- TASK ITEM -
How many lines in the listing below contain the string "pose"? Reply with the number alone.

- PROVIDED MATERIAL -

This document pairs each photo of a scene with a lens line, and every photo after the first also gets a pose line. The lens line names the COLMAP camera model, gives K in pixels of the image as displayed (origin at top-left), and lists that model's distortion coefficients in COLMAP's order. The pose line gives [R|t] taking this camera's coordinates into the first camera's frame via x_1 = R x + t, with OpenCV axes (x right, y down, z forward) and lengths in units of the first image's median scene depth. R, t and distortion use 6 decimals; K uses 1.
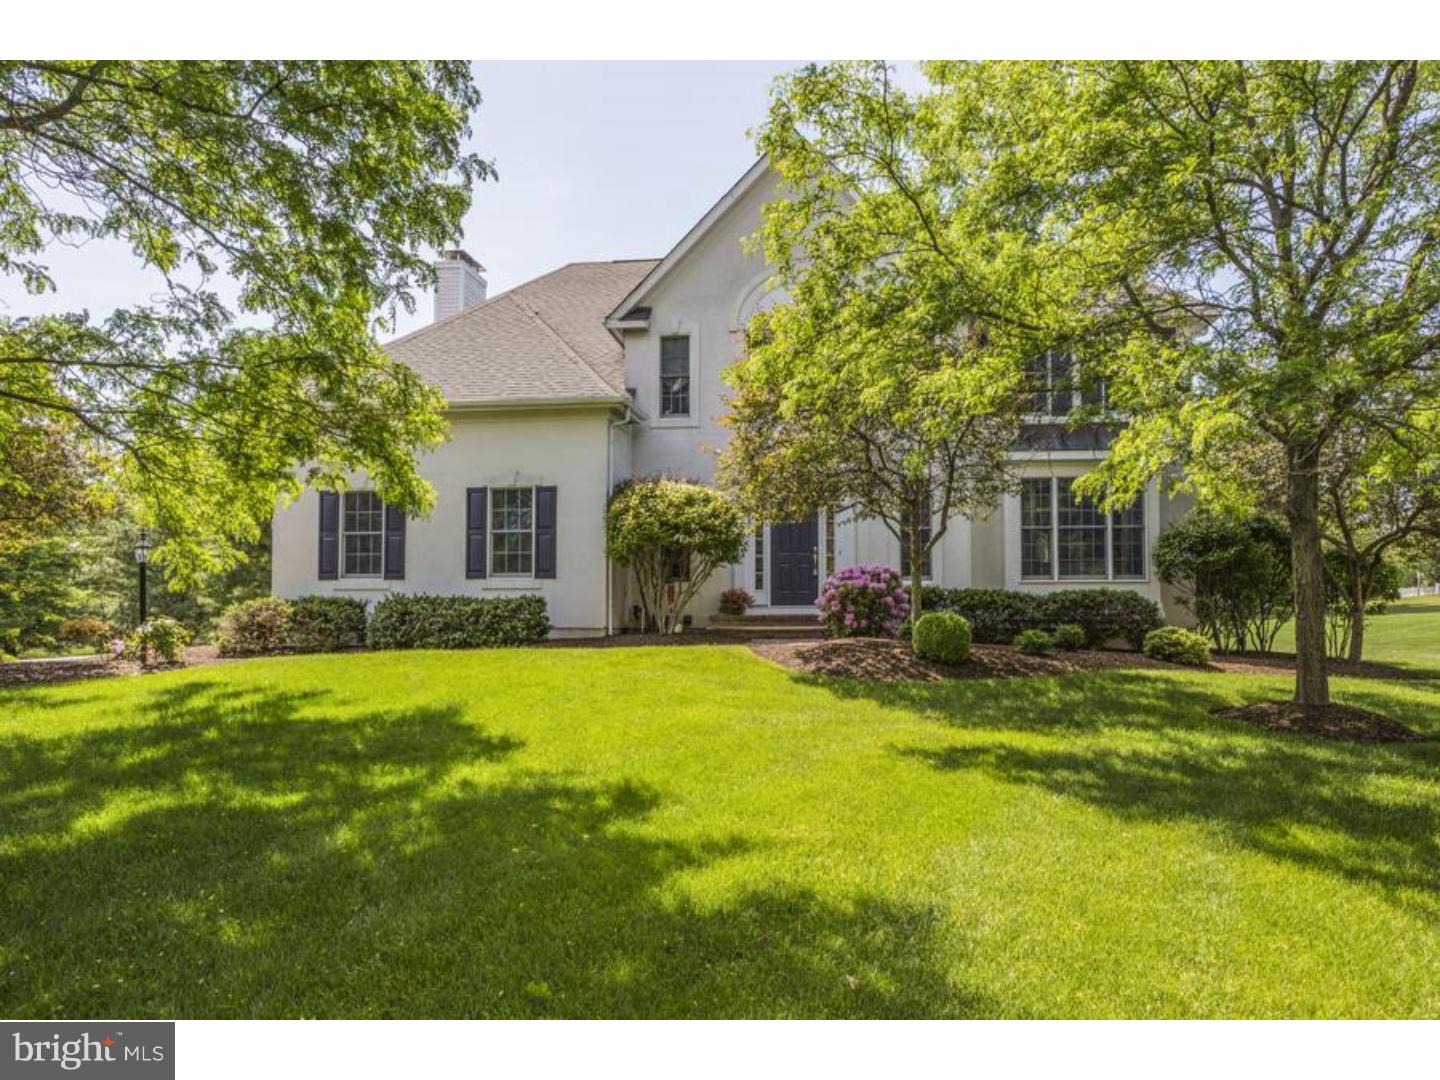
lens RADIAL K [[971.5, 0, 722.9], [0, 971.5, 541.0], [0, 0, 1]] dist [-0.024161, -0.000002]
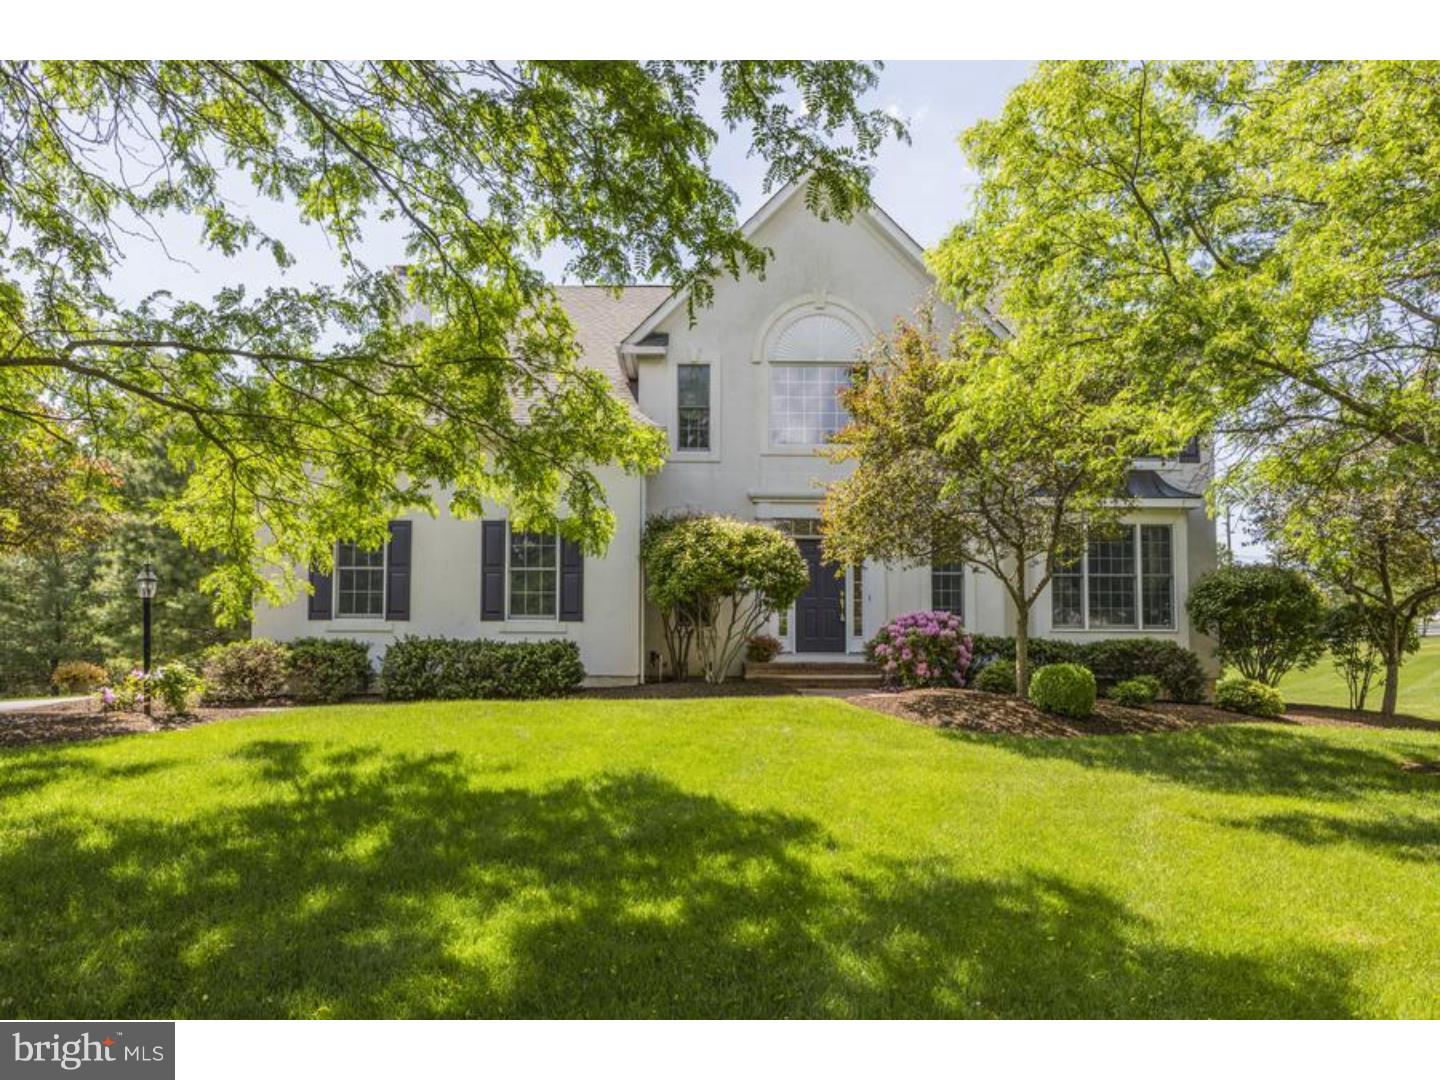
lens RADIAL K [[971.5, 0, 672.3], [0, 971.5, 574.0], [0, 0, 1]] dist [-0.024161, -0.000002]
pose [[0.993135, 0.017623, 0.115634, -0.198238], [-0.016532, 0.999809, -0.010383, 0.001829], [-0.115795, 0.008400, 0.993238, 0.078894]]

- SOLUTION TO THIS EXERCISE -
2